Information Security Officer
Why is our Security Governance team the next step for you?
Our Security Governance team is a key liaison between all facets of the organisation and the global Enterprise Security team. Whilst supporting the overall Enterprise Security team in their strategic aims, the Security Governance team’s principle services include security policy oversight, information risk assessments, security awareness, governance of security controls, security audit co-ordination including PCI DSS, security assessments of key suppliers and the promotion of the overall security management programme within regulatory and client audits.
You will be expected to carry out these duties across our Indore-based technology delivery centre, supporting key business and technology stakeholders therein with their security responsibilities.
How will you add value on a day-to-day basis?
You will be responsible for security policy management and risk assessment, including managing and performing risk assessments of a technical and business process nature, assisting our Cyber Security team on technical risk assessments and working with business and operations teams on process based risk assessments. You will be responsible for security compliance, ensuring regular PCI activities are tracked and provide escalation where not completed. And you will manage PCI annual assessments, assisting the Security Compliance team as required.
Assisting our Threat & Vulnerability Management team in the analysis and reporting of vulnerability scan and penetration test results are part of the role, as well as overseeing the scheduling and requesting of vulnerability scans and penetration testing. You will track remediation activities in order to schedule retesting, and report and track remediation of newly discovered vulnerabilities. You will be responsible for educating business and IT staff across business units on security best practices, ensuring they have completed the yearly mandatory security awareness training. You will perform information security risk assessments upon critical third parties at point of engagement and throughout the relationship, including those parties that hold cardholder data, those whom provide offsite storage facilities and those deemed critical to business owners. You will also organise and conduct regular security incident testing and act as a key liaison point in incident response activities.
What will make you the ideal candidate?
You will have extensive experience working within information security governance from the financial services industry, ideally with PCI DSS compliance obligations experience. You will have a proven track record of managing risk to the business and threat landscapes, as well as good experience providing governance and validating compliance of internal and external teams providing security services. A strong background in developing and delivering security awareness programmes is key to the success in this role, as well as robust knowledge of PCI DSS, including previous experience of PCI Level 1 assessment processes. You will also ideally hold an industry recognised certification such as CISSP, CISA, CISM, ISO27001 or equivalent.

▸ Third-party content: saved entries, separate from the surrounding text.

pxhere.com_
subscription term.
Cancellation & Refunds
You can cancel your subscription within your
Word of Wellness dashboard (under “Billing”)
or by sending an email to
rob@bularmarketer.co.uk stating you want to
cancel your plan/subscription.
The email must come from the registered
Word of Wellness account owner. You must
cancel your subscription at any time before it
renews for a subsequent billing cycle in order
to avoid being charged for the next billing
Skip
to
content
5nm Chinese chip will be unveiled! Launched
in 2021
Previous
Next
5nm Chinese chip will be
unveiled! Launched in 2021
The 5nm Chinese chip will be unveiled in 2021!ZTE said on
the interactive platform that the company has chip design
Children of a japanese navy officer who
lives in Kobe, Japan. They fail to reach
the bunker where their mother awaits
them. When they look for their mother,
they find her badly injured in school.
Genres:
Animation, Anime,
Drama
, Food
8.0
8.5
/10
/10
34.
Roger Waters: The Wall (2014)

Strong inter-personal skills with the ability to nurture relationships at all levels of the organisation are important. You will take a collaborative approach and work well under pressure. Experience in business impact analysis, threat and vulnerability assessments and control selection processes are advantageous, as well as experience overseeing ISO27001 audits. Experience in the development and execution of supplier security assessments is ideal as well as knowledge of network architectures, Windows and Linux operating systems and development lifecycles.

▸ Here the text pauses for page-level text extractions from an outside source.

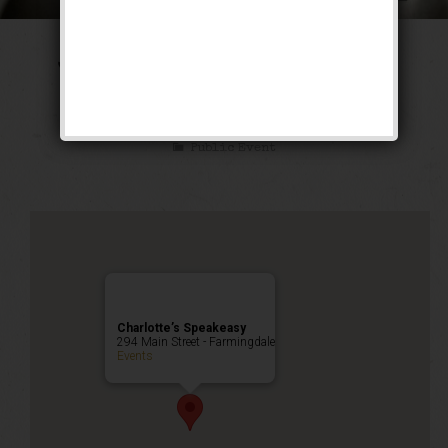
The Tarzan & Jane
Weekend
Public Event
Charlotte’s Speakeasy
294 Main Street - Farmingdale
Events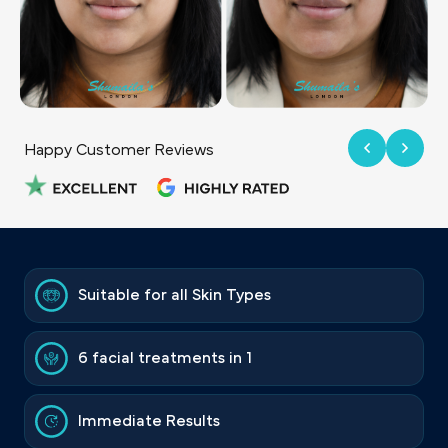
Happy Customer Reviews
Suitable for all Skin Types
6 facial treatments in 1
Immediate Results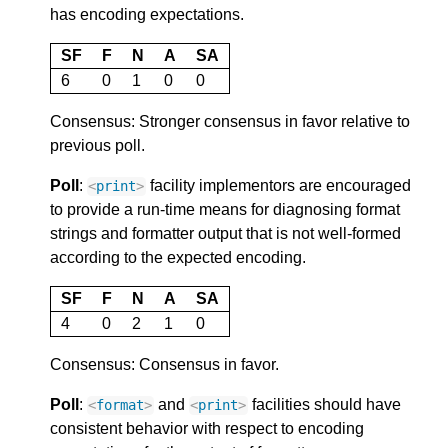
has encoding expectations.
SF
F
N
A
SA
6
0
1
0
0
Consensus: Stronger consensus in favor relative to
previous poll.
Poll
:
facility implementors are encouraged
<
print
>
to provide a run-time means for diagnosing format
strings and formatter output that is not well-formed
according to the expected encoding.
SF
F
N
A
SA
4
0
2
1
0
Consensus: Consensus in favor.
Poll
:
and
facilities should have
<
format
>
<
print
>
consistent behavior with respect to encoding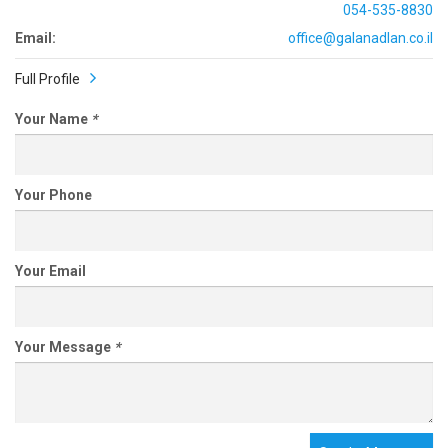
054-535-8830
Email:
office@galanadlan.co.il
Full Profile
Your Name
*
Your Phone
Your Email
Your Message
*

How is Worldpay changing the world?
We are leaders in modern money. Each and every time you use your debit card or credit card to pay for something, whether online or face-to-face, there’s a good chance it happened because of us. On an annual basis our innovations, systems and technology enable billions of money transactions globally. Working with customers large and small, we help them to take your payments quickly, safely and reliably, allowing them to grow their businesses and making your life more convenient in the process. As a leader in global fintech and the largest London IPO since 2011, this is a great time to join us in building for the next phase of the Worldpay journey.